**SOURCE EXTRACT:**

━━━━━━━━━━━━━━━━━━━━

Revision as of 22:18, 30 September 2008

You are a programmer. That means you are under tremendous pressure to go fast. There are deadlines to meet. There are bugs to fix before the big demo. There are production schedules to keep. And your job depends on how fast you go and how reliably you keep your schedules. And that means you have to cut corners, compromise, and be quick and dirty.

Baloney.

You heard me. Baloney! There's no such thing as quick and dirty in software. Dirty means slow. Dirty means death.

Bad code slows everyone down. You've felt it. I've felt it. We've all been slowed down by bad code. We've all been slowed down by the bad code we wrote a month ago, two weeks ago, even yesterday. There is one sure thing in software. If you write bad code, you are going to go slow. If the code is bad enough, you may just grind to a halt. The only way to go fast, is to go well.

This is just basic good sense. I could quote maxim after maxim. Anything worth doing is worth doing well. A place for everything and everything in its place. Slow and steady wins the race. And so on, and so forth. Centuries of wisdom tell us that rushing is a bad idea. And yet when that deadline looms...

Frankly, the ability to be deliberate is the mark of a professional. Professionals do not rush. Professionals understand the value of cleanliness and discipline. Professionals do not write bad code -- ever.

━━━━━━━━━━━━━━━━━━━━

**PROMPT 1:**
Reproduce the portion of the essay on bad code that begins with the words "Bad code slows" and stops after "code -- ever.".

**DATA ENTRIES:**
━━━━━━━━━━━━━━━━━━━━

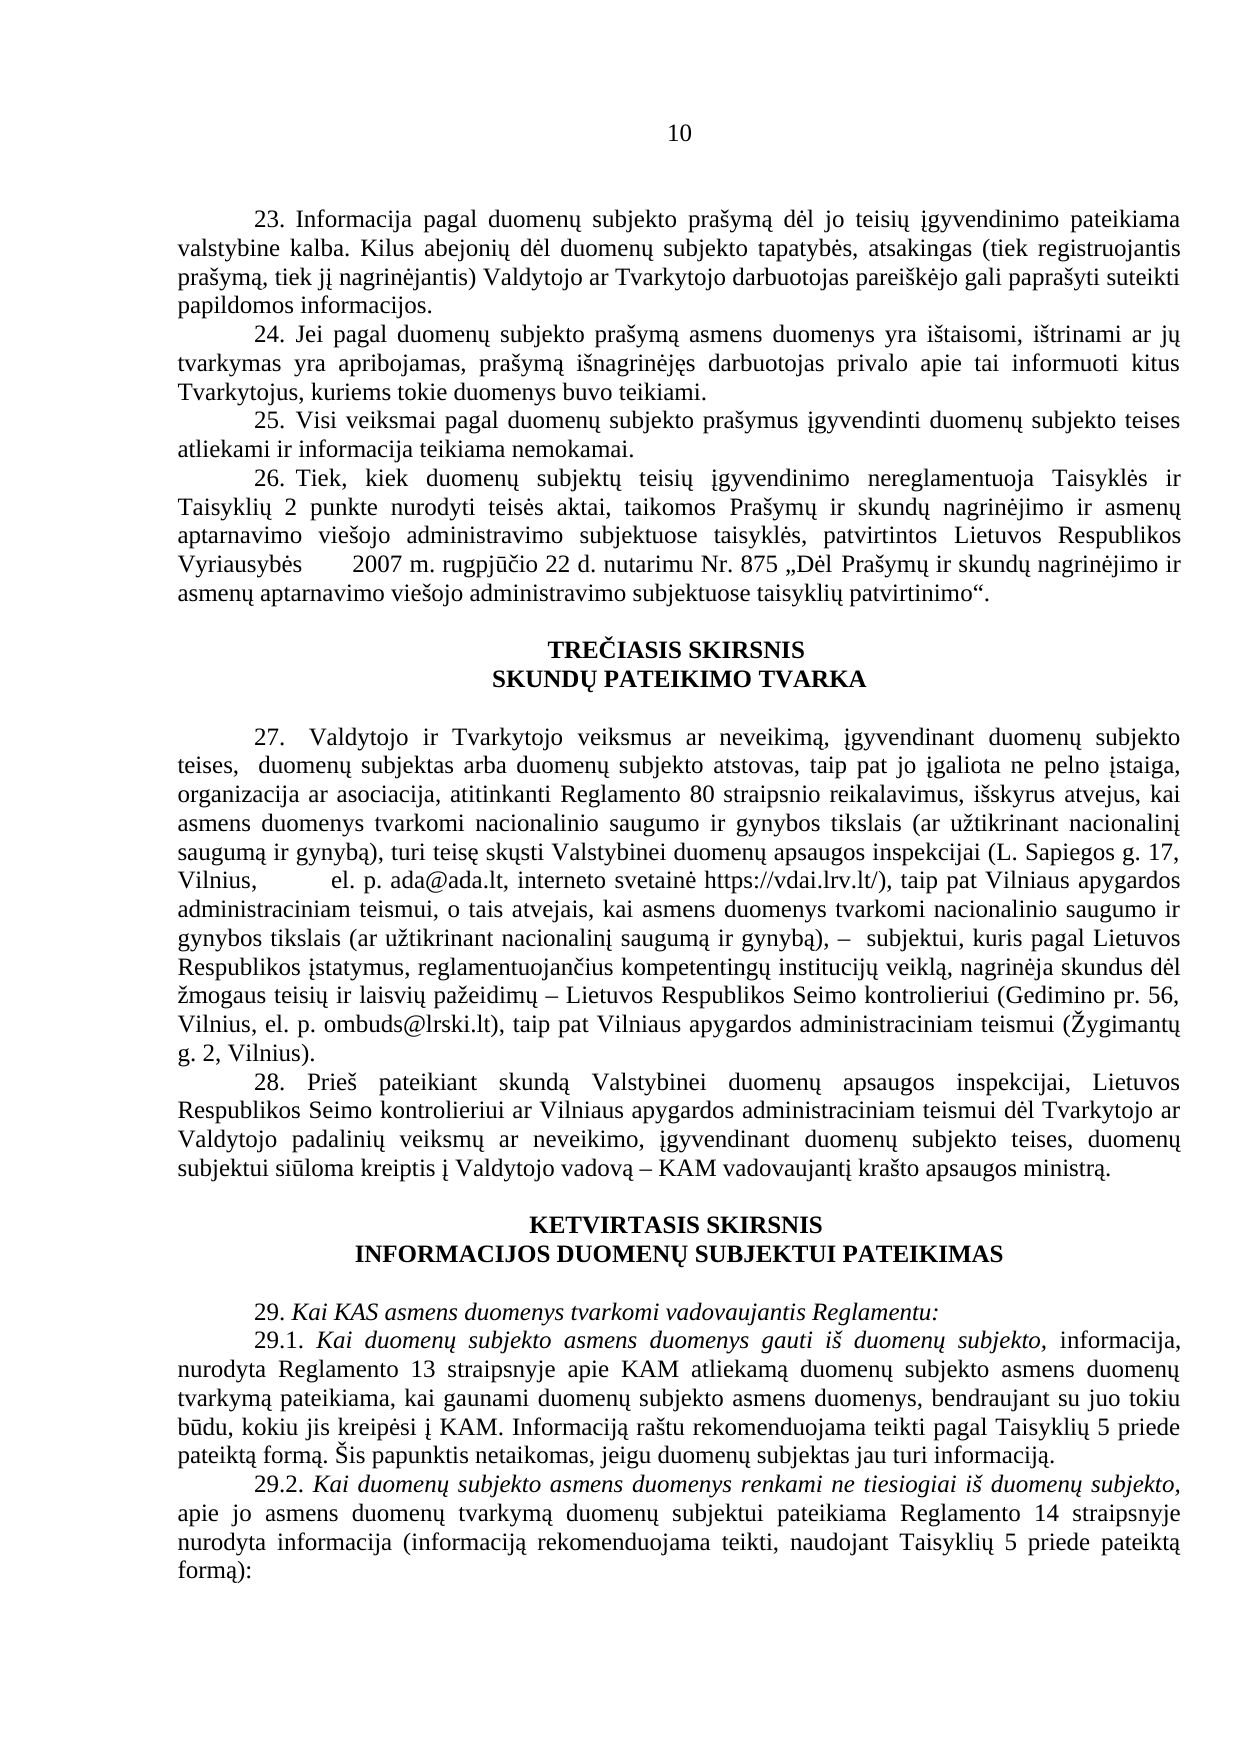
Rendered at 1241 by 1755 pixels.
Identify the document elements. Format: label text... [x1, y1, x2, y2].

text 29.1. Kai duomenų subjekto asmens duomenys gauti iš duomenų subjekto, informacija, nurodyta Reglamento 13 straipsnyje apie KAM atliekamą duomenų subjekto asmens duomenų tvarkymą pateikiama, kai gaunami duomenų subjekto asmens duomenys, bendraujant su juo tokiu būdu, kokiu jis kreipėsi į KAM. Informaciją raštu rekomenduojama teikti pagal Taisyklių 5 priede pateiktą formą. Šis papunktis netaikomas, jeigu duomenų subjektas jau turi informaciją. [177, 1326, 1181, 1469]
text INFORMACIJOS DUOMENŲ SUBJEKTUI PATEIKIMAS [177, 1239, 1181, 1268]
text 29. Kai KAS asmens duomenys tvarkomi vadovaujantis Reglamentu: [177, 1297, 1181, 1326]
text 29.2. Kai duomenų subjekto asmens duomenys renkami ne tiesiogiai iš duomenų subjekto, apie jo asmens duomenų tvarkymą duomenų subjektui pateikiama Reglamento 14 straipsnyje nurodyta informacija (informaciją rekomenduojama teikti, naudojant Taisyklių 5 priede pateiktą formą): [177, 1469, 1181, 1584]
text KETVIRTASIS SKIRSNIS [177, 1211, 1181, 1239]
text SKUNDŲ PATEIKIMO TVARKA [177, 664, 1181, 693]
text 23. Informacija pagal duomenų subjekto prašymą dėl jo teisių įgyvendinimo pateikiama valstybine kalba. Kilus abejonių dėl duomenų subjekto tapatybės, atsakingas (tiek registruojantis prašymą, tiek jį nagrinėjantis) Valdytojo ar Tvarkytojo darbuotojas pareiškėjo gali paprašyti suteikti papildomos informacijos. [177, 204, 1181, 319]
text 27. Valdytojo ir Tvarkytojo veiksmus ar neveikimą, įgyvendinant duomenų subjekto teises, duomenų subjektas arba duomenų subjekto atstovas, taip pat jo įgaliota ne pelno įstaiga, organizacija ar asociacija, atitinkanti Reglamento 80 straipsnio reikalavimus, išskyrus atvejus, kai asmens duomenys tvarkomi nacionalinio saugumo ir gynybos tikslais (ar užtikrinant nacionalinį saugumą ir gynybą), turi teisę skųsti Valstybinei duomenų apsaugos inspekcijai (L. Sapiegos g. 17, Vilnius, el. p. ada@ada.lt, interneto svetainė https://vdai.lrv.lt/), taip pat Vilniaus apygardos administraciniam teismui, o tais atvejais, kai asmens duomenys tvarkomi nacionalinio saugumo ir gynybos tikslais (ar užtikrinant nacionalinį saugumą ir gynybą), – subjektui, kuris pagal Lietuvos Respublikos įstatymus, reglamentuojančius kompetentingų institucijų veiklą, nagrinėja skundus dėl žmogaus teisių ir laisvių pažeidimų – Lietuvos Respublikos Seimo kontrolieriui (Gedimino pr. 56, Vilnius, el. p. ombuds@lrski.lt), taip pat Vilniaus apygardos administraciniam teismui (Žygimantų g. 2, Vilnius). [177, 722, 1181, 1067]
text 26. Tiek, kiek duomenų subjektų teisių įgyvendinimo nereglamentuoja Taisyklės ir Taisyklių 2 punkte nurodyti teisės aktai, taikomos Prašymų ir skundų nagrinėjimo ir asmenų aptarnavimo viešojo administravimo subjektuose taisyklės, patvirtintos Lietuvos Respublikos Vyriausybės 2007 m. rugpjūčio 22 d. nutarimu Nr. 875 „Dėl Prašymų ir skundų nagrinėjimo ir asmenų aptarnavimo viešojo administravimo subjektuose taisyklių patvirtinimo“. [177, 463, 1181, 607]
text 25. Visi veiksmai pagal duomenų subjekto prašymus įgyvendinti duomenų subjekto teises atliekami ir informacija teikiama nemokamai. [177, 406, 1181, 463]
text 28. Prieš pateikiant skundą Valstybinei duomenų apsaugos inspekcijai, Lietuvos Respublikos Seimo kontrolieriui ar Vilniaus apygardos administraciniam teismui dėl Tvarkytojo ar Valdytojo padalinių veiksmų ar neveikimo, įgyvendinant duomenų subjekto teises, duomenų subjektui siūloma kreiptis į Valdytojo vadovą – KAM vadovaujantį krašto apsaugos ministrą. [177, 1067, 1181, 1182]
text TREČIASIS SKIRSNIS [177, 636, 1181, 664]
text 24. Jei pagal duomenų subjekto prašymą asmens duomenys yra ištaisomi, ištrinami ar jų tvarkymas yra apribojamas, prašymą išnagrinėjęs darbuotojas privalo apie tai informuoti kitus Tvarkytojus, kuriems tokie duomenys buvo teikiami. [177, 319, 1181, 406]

━━━━━━━━━━━━━━━━━━━━

**PROMPT 2:**
Select each line of the records that contains the word "SKIRSNIS", matching uppercase and lowercase letters exactly.

**EXERCISE OUTPUT 1:**
Bad code slows everyone down. You've felt it. I've felt it. We've all been slowed down by bad code. We've all been slowed down by the bad code we wrote a month ago, two weeks ago, even yesterday. There is one sure thing in software. If you write bad code, you are going to go slow. If the code is bad enough, you may just grind to a halt. The only way to go fast, is to go well.

This is just basic good sense. I could quote maxim after maxim. Anything worth doing is worth doing well. A place for everything and everything in its place. Slow and steady wins the race. And so on, and so forth. Centuries of wisdom tell us that rushing is a bad idea. And yet when that deadline looms...

Frankly, the ability to be deliberate is the mark of a professional. Professionals do not rush. Professionals understand the value of cleanliness and discipline. Professionals do not write bad code -- ever.

**EXERCISE OUTPUT 2:**
text KETVIRTASIS SKIRSNIS [177, 1211, 1181, 1239]
text TREČIASIS SKIRSNIS [177, 636, 1181, 664]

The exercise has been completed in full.